Note that for reaching squares on the diluted grid two steps inward from the outermost ring (e.g. 'A'), you need two steps less than you have, so you can make the remaining two steps 3-out, 2-in to step, to step to the adjacent squares '+'. This fills up the entire plane in the inner region. Square 'a' can be reached by stepping to 'C', and then take a leap of length 2 perpendicularly.

So all squares just inside the outer periphery are reachable, except those next to the '1'. And for each of those you can move to the squares more diagonally inward. That leaves only the diagonals adjacent to the main diagonal. C can be reached with 3 diagonal leaps, then one up and one right. By taking one of the latter of length 2, we can reached the 'x' squares. (And thus also the squares diagoally inward from those, such as 'y'.) So from the (6*N-1) x (6*N-1) area only 4 x 4 squares near the corners are not reachable.
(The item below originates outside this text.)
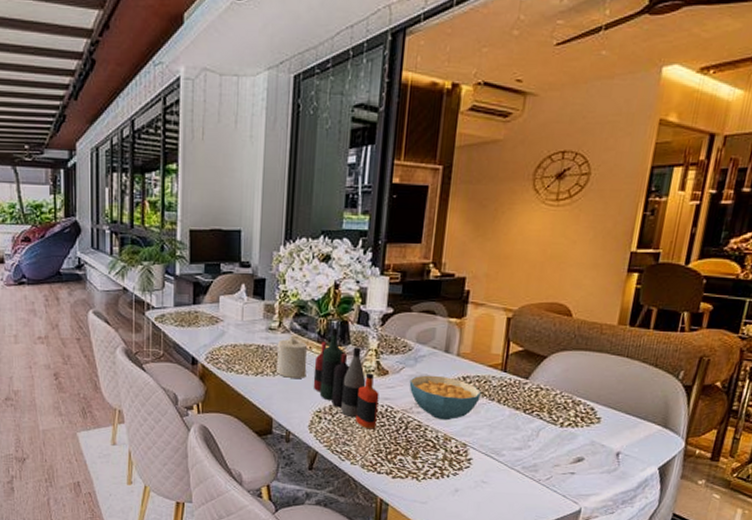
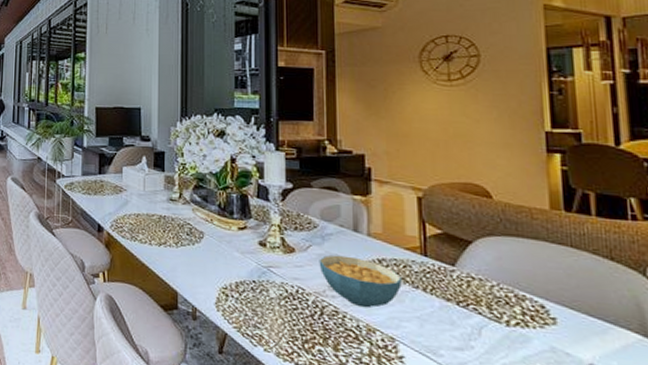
candle: present [277,336,307,378] -> none [179,208,209,252]
bottle collection: present [313,328,379,429] -> none [217,201,288,312]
On the outermost rim only 2*N squares are reachable on each edge (counting the corners as 1/2, because they are on 2 edges). So the total number of squares reachable in N moves is (6*N-1)*(6*N-1) + 8*N - 16. For N=167 this is 1001*1001 + 1336 - 16 = 1,003,321 squares.

Note that this calculation is based on that the number of allowed moves is large, so that you could always find enough steps in the desired directions to replace by a shorter one. For N <= 3 this would not always be possible, and the formula would not apply.